### PROVIDED RECORDS
▶

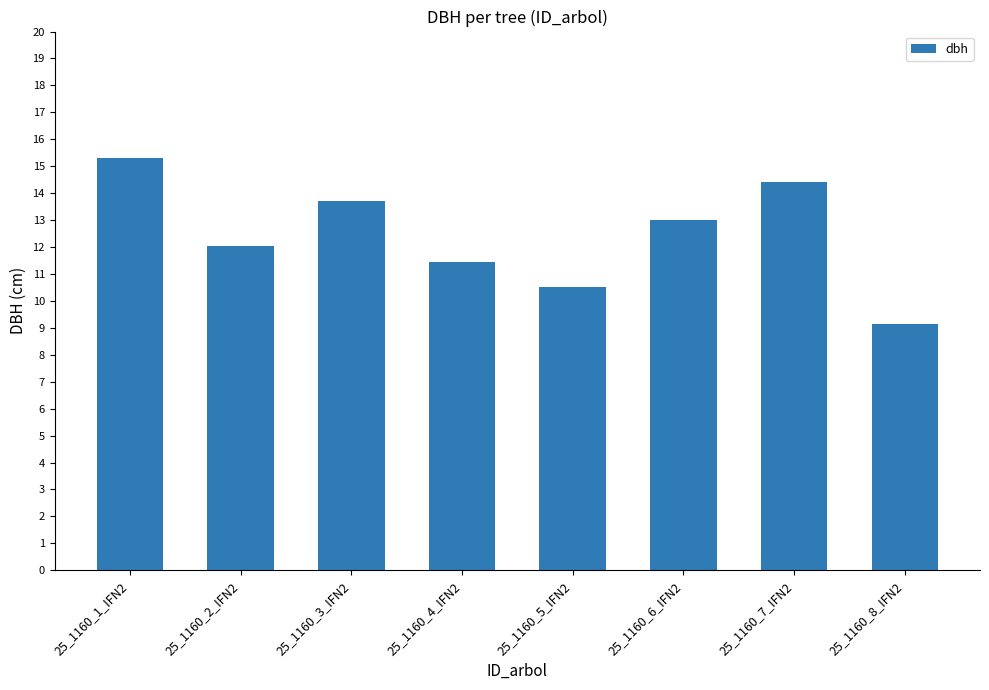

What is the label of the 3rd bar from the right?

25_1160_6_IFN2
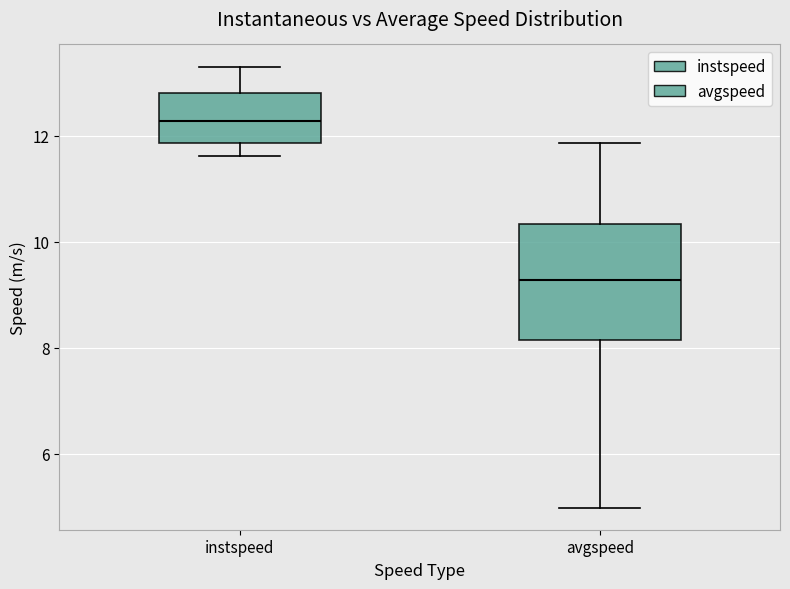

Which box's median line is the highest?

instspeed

◀
▶

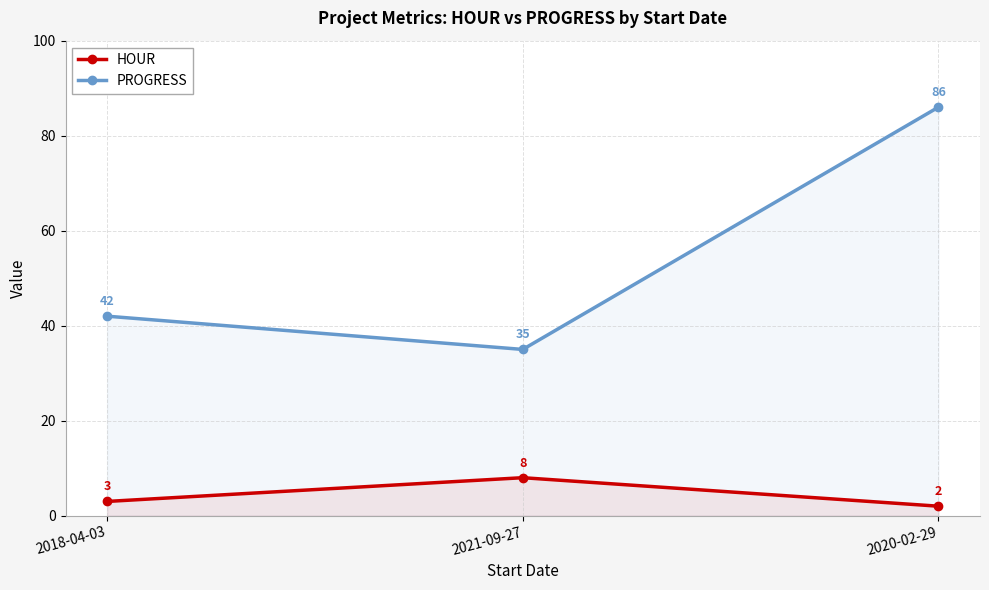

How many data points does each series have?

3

◀

### DIRECTIVE
Format the lines from the one containing "What is the" up to and including the one containing "Which box's median line is the highest?" as a Markdown table with columns No. and Line, numbering each line and skipping blank lines. Leave the pictures out of the table.

### OUTPUT FOR THIS EXERCISE
| No. | Line |
|---|---|
| 1 | What is the label of the 3rd bar from the right? |
| 2 | 25_1160_6_IFN2 |
| 3 | Which box's median line is the highest? |